Letters to the world from Ritsona “No.25”

Who will be the next one?

Here in Ritsona, you cannot trust others easily. In fact, you should not do so. To share little and listen carefully seems to be the easiest way to stay safe. You find few people who are honest with you, who can love you and feel your wounds, willing to help heal them rather than put salt on them or mock you. You talk with people, you
laugh, but not all smiling faces are honest or real. There are many pains under the smiles, hidden behind masks.

Here everyone carries within a small world of pain. This is their secret alongside the common and shared pains, which the system, rules, and laws cause. Lack of honesty is the main root of many of our pains. It is the condition we live in, also shaped by our background or by the people around us.

I am a young girl living with my old parents. The reason I am sharing what I have been through is that many are afraid to have their voice heard, to share their pains, afraid to bother others who might not want to hear and know harsh realities.

I know that I am not the only one, the only girl, who has had such an experience. I know there have been many girls who have been suffering from the same pains but have decided to hide them. It is not that they do not have the courage to share their suffering. The fact is that they have not been given voice and support to do so
honestly and safely. They are afraid that their voice, their words will irritate and embarrass them and that they may provoke disrespect and contempt.

A week ago, I went out of the camp with my friend (a boy). When we reached one of the factories close by, he raped me. I don’t know what happened immediately after. I was in shock. I was like a statue: I could not move. When I came to myself, I had just run out of the building. I just wanted to be under a shelter, to be back home, to be
where no one could see me.

Days passed and I started feeling a very acute pain in my belly. I decided to go to the medical unit, to be examined.
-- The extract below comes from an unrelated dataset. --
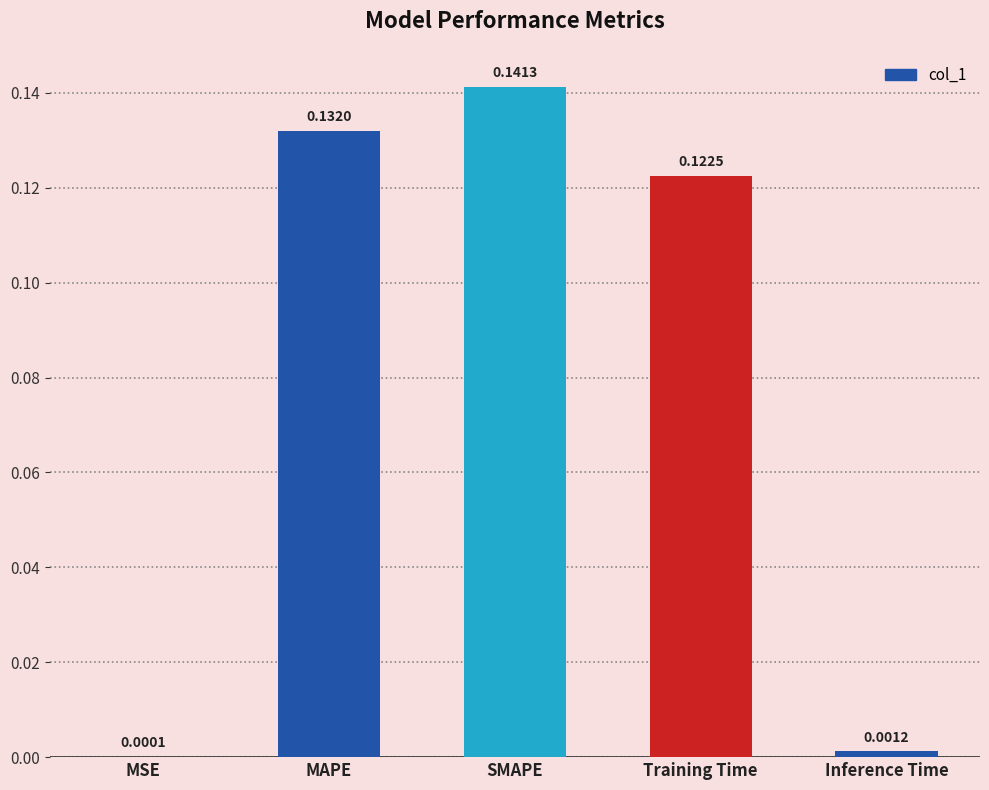

Where is the data nearest to the value 0?

MSE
They visited me and diagnosed HIV infection. I felt
terribly anxious, angry, and exposed.

“How old are you?” they asked me.
“15.”
“We have to inform your parents!”
“I don’t want them to know anything about this, nothing at all, they can not tolerate this. I will solve my problems, but please don’t say anything about it to them.”
“We want to help you. We want to treat you. You cannot get the medicines you need without your parent’s permission.”
“We also have to inform the police.”
“No, I don’t have any complaint, about anyone. If you don’t want me to commit suicide, then help me to close this topic.”
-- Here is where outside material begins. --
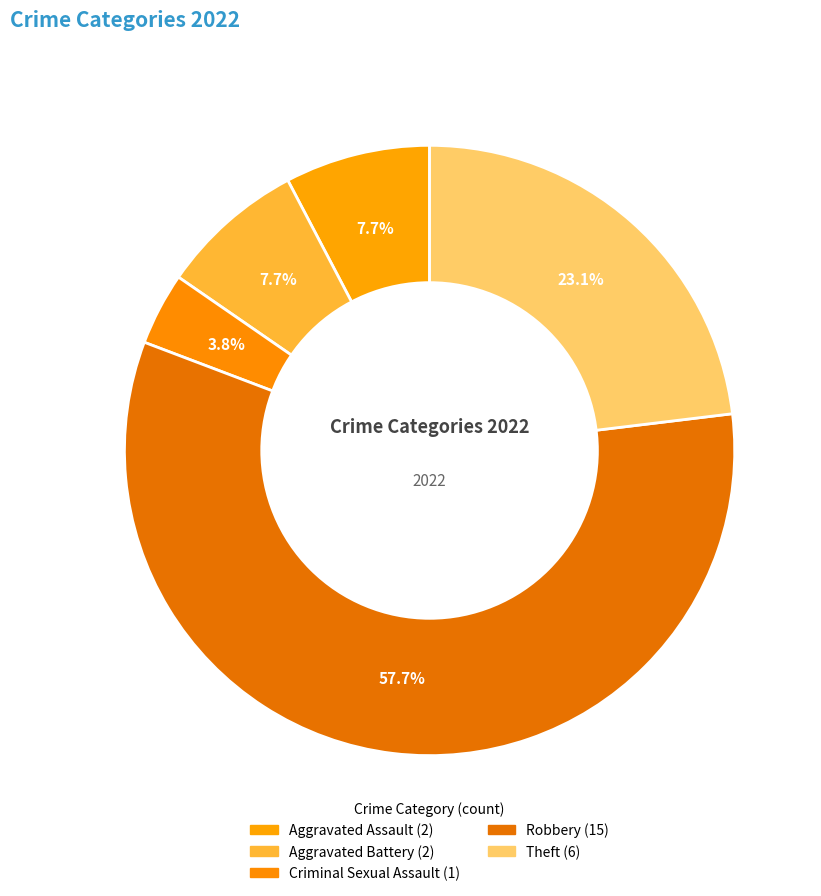

To the nearest percent, what portion does Theft represent?

23%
I just wanted to run from there, to escape, to go far, to go and hide. I hated my body and everyone’s eyes, thinking that whoever was looking at me, wanted to break me, or that they guessed what had happened to me. I asked the medical personnel to give me one or two days to change my age on my documents or do whatever else
would stop them from sharing what had happened with my family. I knew that being older would take away my right to go to school, but I had to keep my parents out of it.

They didn’t give me this chance. They just broke their promise and shared the information not with my family, but with many workers who thus learned what had happened to me. Their eyes, their looks were unbearable.
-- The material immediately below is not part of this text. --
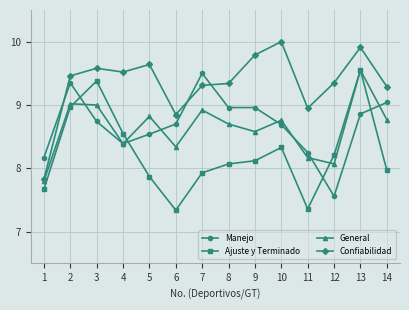

What is the value of the Confiabilidad point at the 4th from the left?

9.5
My family also learned what happened to me. They did not talk with me for a long time, neither my mom nor my dad.

Everything is now over, but who will answer for those nights I was cutting my hands with a blade, praying for better days?

Better days have not yet come. I just became stronger, relying less on others and more on myself. I am trying to have a better vision of myself every day, a stronger belief in myself and in my own abilities. I talk more with myself about who I am, and I accept myself. I hope that one day I will become strong enough to stop something
like this happening to young girls and to protect them from the cruelty of others if and when such a thing happens.

To make a safe place for them to share their pain, without being judged, without getting broken and imprisoned for what they have been through.

I know some girls, who have also been raped. However, they don’t want to share with others, especially here, in the camp where everyone can seem like a goat, but be a wolf underneath. It is also possible that some men in the camp can blackmail them and force them to have sex with them.

What has happened, that trust in each other has been broken? Why have pen and paper, writing, the moon, and the night become closer friends to us, rather than people? When will we start understanding each other, rather than blaming each other, for what we have been victimized for?

These violent acts will continue. They can happen to anyone, not only girls but boys too. They will happen without any voice denouncing them, without any outcry.
Everything will happen silently, secretly. Who will be next?